Proceedings of the XLVII Italian
Society of Agricultural Genetics - SIGA Annual Congress
Verona,
Italy - 24/27 September, 2003
ISBN 88-900622-4-X
Poster
Abstract - 5.56
STRUCTURE,
ORGANIZATION AND SEQUENCE COMPOSITION OF THE GRAPE (VITIS VINIFERA L.) GENOME
G. FAES*,**,
M. MOROLDO*,**, F. CATTONARO*, A. ZUCCOLO*, P. FONTANA**, R.
VELASCO**, M. MORGANTE*
*) Dipartimento
di Produzione Vegetale e Tecnologie Agrarie, Università degli Studi di
Udine, via delle Scienze 208, 33100 Udine
**) Istituto Agrario San Michele all’Adige, via
Mach 1, 38010 San Michele TN
grapevine, retroelements, genome structure
One of the
fastest ways to get insights into the structure, organization and sequence
composition of a eukaryotic genome is to sequence a library of randomly sheared
genomic DNA. In order to characterize the genome of grape, V. vinifera (1C =
485 Mbp), two libraries were constructed from the cv. Pinot Noir. Genomic
fragments in the size range of 1200-1500 bp were produced by nebulizing genomic
DNA, and were then ligated into pCR-Script. The ligation mix was first used to
transform E. coli strain DH10b (mrcA, mrcB, mrcC, mrr) and
produce a random genomic library, and inserts from about 2500 clones were
selected for sequencing from both directions. The same ligation mix was then
used to transform E. coli strain DH5a (MrcA, MrcB, MrcC, Mrr). The
restriction systems for methylated DNA are intact in this strain, so that DNA
fragments containing methylated inserts are less likely to survive the cloning
process. About 500 clones from this second library (methyl-filtered library)

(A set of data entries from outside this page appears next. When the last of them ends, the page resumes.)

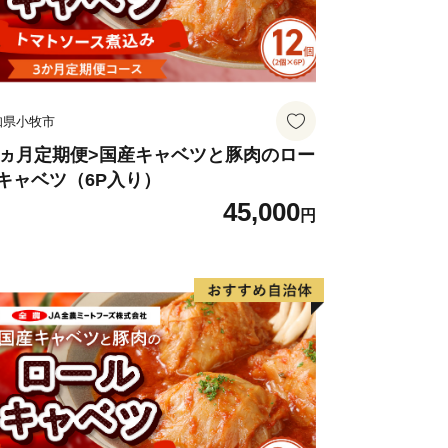
絡ください。
知県小牧市
3ヵ月定期便>国産キャベツと豚肉のロー
キャベツ（6P入り）
45,000
円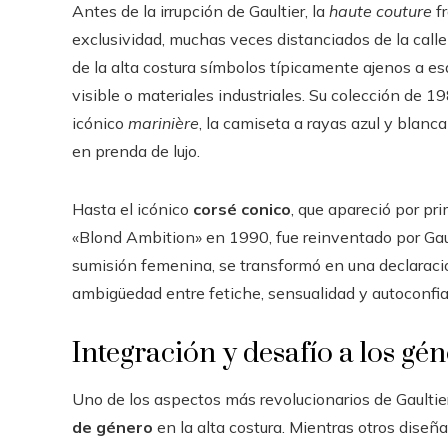
Antes de la irrupción de Gaultier, la
haute couture
fr
exclusividad, muchas veces distanciados de la calle 
de la alta costura símbolos típicamente ajenos a es
visible o materiales industriales. Su colección de
icónico
marinière
, la camiseta a rayas azul y blanc
en prenda de lujo.
Hasta el icónico
corsé conico
, que apareció por pr
«Blond Ambition» en 1990, fue reinventado por Gaul
sumisión femenina, se transformó en una declaraci
ambigüedad entre fetiche, sensualidad y autoconfi
Integración y desafío a los gé
Uno de los aspectos más revolucionarios de Gaultier
de género
en la alta costura. Mientras otros dise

were sequenced from both directions.
Sequences were
trimmed and both BlastN and
BlastX searches were performed. A total of 2 Mbp of sequence were
obtained from the random genomic library, corresponding to about 0.5% of the
grape genome. This sample should provide a representative sample of the genome
and contain most of the abundant repetitive elements present within it. A
sequence was classified as a known element if it had a blast E-value of <10-5. Clusters of related sequences were
identified by assembling sequences using the Arachne (Whitehead Institute, MA)
genome assembler. Further analysis are currently performed against a
proprietary proprietary EST database clustered with 83.000 grape ESTs present
into the TIGR database (www.tigr.org/dtb/tgi/vvgi). In the first library about
40% of the sequences were classified, with a preminence of genes (16%) and
retroelements (11.5%). About 10% was made up of cpDNA sequences and 2% was
classified as mitochondrial. The second library showed a higher percentage of
classified sequences, about 53%. Not surprisingly, more than 28% of the
sequences were genes, and chloroplast clones accounted for another 16%. We also
observed that retroelements were less abundant than in the previous library
(3%), while mitochondrial clones had increased to 5.5%.
The comparison
between the libraries shows that
repeated sequences like retrotransposons are largely excluded from
genomic shotgun libraries by choosing methylation-restrictive E. coli
strains, indicating that they must be heavily methylated. In contrast, genes
are much more represented in the filtered library than in the random one, being
probably hypomethylated. Other basic properties of the grape genome have been
estimated from the sequences, such as G+C content, dinucleotide frequencies
including that of the CpG one, frequencies of microsatellites. We will also
discuss the distribution of specific repeats in the genome, as assessed by
their hybridisation to BAC clones and among species of the genus as assessed by
hybridisations with labelled total genomic DNA.